Paredon Records was a record label founded in 1969 by Barbara Dane and Irwin Silber to publish recordings of cultural expressions, especially protests, in order to preserve them. Paredon wanted to spread awareness to the multiple movements and topics. Dane and Co-founder Irwin Silber were both connected to politically engaged artists and musicians, as well as progressive groups, through their work. Barbara formed friendships with artists she met while protesting the Vietnam War and other current events. Her active participation in these movements provided her with the inside knowledge and ear to recognize whose voices would be historically significant. Part of the era's social activism and movements for economic, racial, and social justice as well as national liberation, the label released fifty titles between 1970 and 1985 including songs, poetry, and oratory. The label's founders were inspired by Cuba and recorded a lot of protest music, including The People Gonna Rise! with Bev Grant's band Human Condition.

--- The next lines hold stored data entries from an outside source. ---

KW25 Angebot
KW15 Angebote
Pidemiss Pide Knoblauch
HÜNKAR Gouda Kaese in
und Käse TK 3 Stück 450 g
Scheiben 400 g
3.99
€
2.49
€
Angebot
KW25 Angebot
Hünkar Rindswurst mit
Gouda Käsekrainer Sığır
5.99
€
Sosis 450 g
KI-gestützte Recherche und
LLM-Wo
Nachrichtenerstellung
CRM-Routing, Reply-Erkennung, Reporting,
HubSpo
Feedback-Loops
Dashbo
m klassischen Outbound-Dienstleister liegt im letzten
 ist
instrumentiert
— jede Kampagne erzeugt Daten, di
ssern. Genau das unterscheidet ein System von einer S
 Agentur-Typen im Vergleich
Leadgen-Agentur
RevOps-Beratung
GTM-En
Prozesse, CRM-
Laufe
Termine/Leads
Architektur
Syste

Dane and Silber donated Paredon Records to the Smithsonian Institution in 1991 "to insure the availability of this material to posterity" and their recordings are now part of Smithsonian Folkways.

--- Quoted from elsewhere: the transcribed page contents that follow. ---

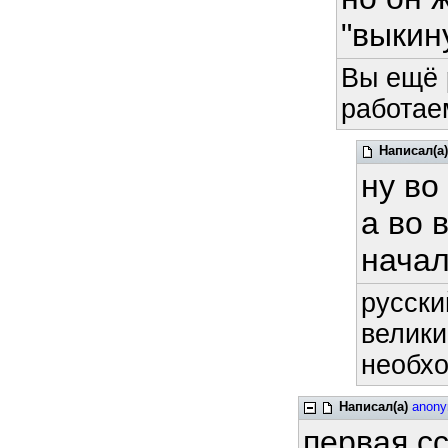
"выкин
Вы ещё 
работае
Написал(а)
ну во
а во 
начал
русски
велики
необхо
Написал(а)
anon
первая сс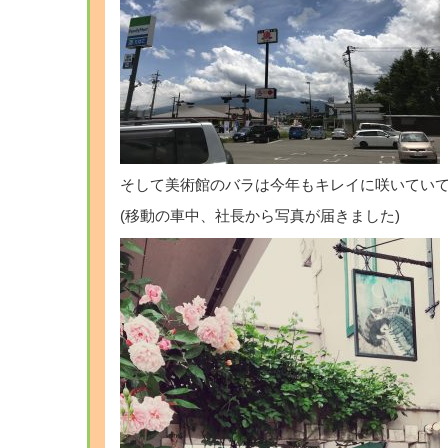
そして美術館のバラは今年もキレイに咲いてい
(移動の車中、社長から写真が届きました)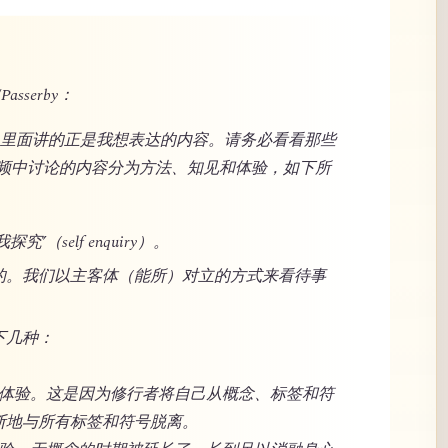
Passerby：
站，里面讲的正是我想表达的内容。请务必看看那些
频中讨论的内容分为方法、知见和体验，如下所
（self enquiry）。
的。我们以主客体（能所）对立的方式来看待事
下几种：
洋般体验。这是因为修行者将自己从概念、标签和符
断地与所有标签和符号脱离。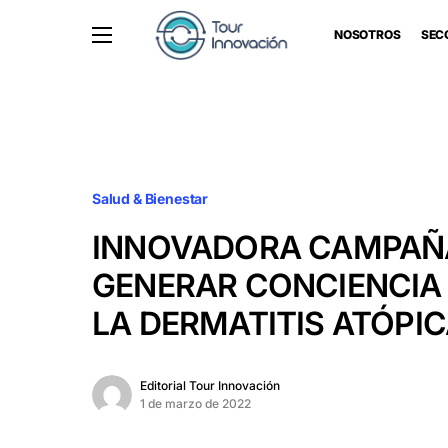
NOSOTROS
SEC
Salud & Bienestar
INNOVADORA CAMPAÑ
GENERAR CONCIENCIA
LA DERMATITIS ATÓPI
Editorial Tour Innovación
1 de marzo de 2022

Barbara performed in front of large crowds of students and workers across the country and on national television, while Irwin addressed meetings of cultural leaders and intellectuals. Bravo planned a conference of international artists participating in global political movements the following year to share their songs and views. The Encuentro de Canción Protesta, which took place at the Casa de las Américas, encouraged Dane and Silber to start a record label in order to make the voices of the people heard.